Please rewrite the material below with every "city" swapped for "town", leaving everything else unchanged. Omit the pictures from your answer.

Excerpted records:
# # # # # # #

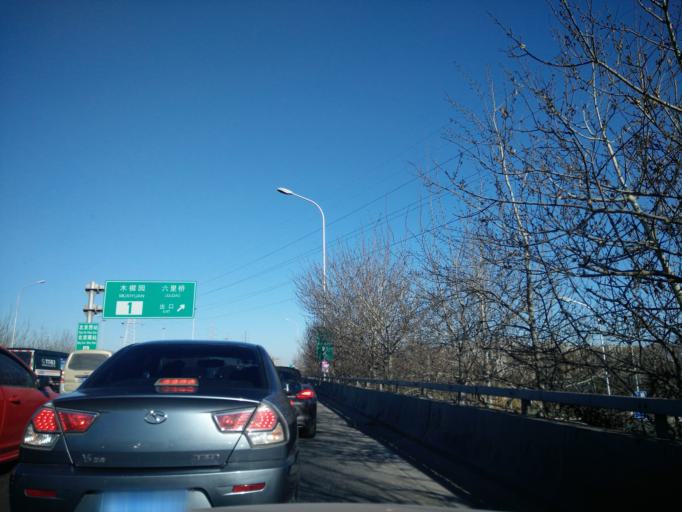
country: CN
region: Beijing
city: Huaxiang
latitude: 39.8445
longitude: 116.3400
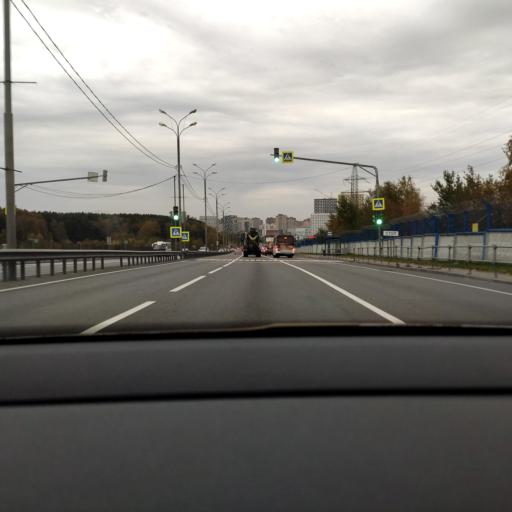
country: RU
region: Moskovskaya
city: Mytishchi
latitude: 55.9217
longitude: 37.6982
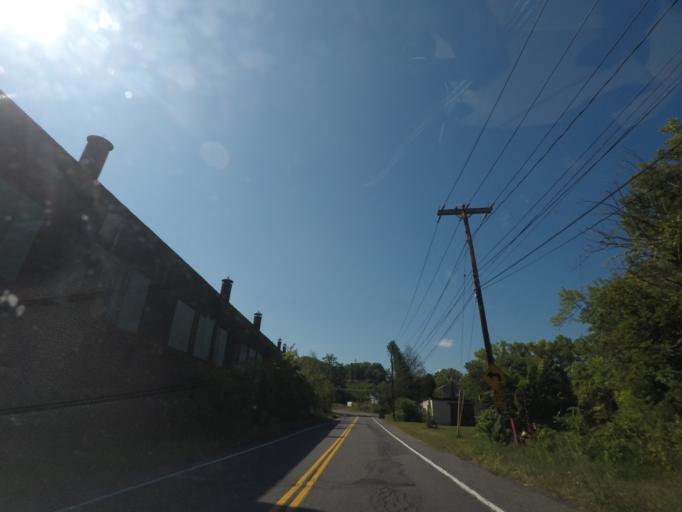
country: US
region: New York
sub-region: Albany County
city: Menands
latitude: 42.7150
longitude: -73.7210
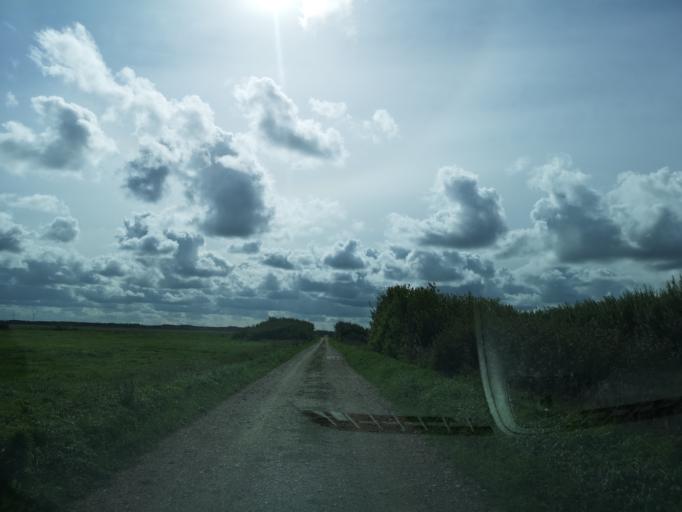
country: DK
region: Central Jutland
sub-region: Ringkobing-Skjern Kommune
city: Tarm
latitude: 55.9397
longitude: 8.5371
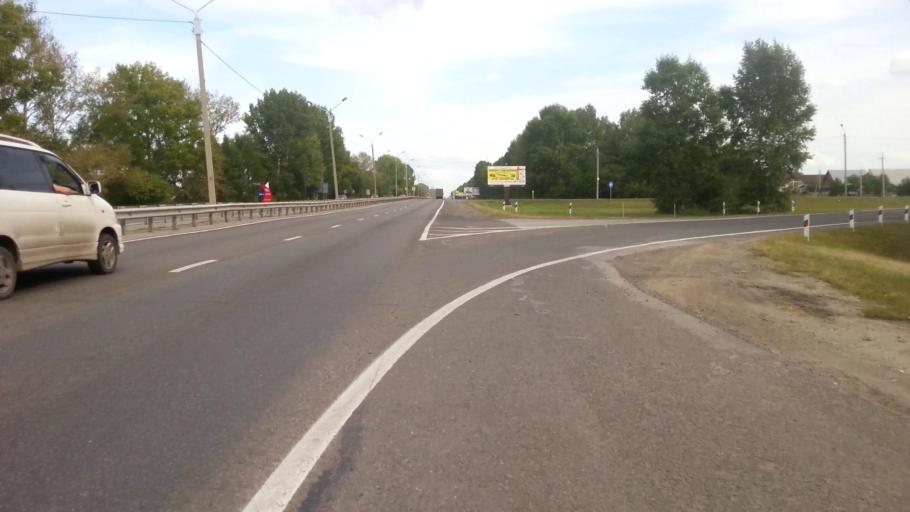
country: RU
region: Altai Krai
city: Vlasikha
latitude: 53.3535
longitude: 83.5550
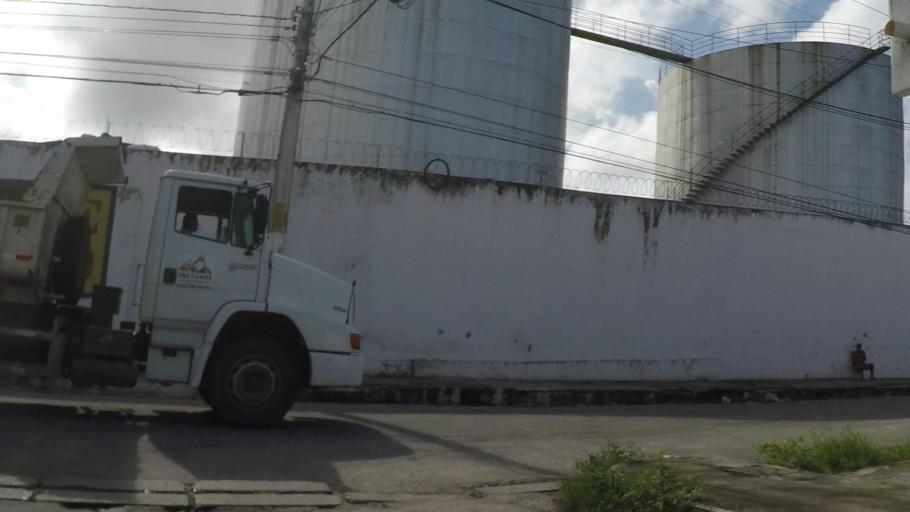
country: BR
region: Ceara
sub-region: Fortaleza
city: Fortaleza
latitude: -3.7397
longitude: -38.5837
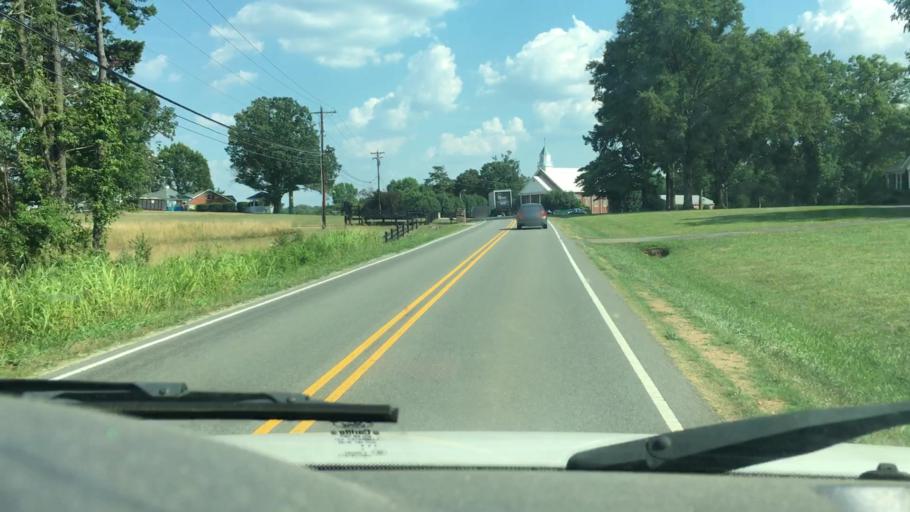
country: US
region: North Carolina
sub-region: Gaston County
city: Davidson
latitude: 35.4679
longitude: -80.8147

# # # # # # #

Correct response:
country: CN
region: Beijing
town: Huaxiang
latitude: 39.8445
longitude: 116.3400
country: RU
region: Moskovskaya
town: Mytishchi
latitude: 55.9217
longitude: 37.6982
country: US
region: New York
sub-region: Albany County
town: Menands
latitude: 42.7150
longitude: -73.7210
country: DK
region: Central Jutland
sub-region: Ringkobing-Skjern Kommune
town: Tarm
latitude: 55.9397
longitude: 8.5371
country: RU
region: Altai Krai
town: Vlasikha
latitude: 53.3535
longitude: 83.5550
country: BR
region: Ceara
sub-region: Fortaleza
town: Fortaleza
latitude: -3.7397
longitude: -38.5837
country: US
region: North Carolina
sub-region: Gaston County
town: Davidson
latitude: 35.4679
longitude: -80.8147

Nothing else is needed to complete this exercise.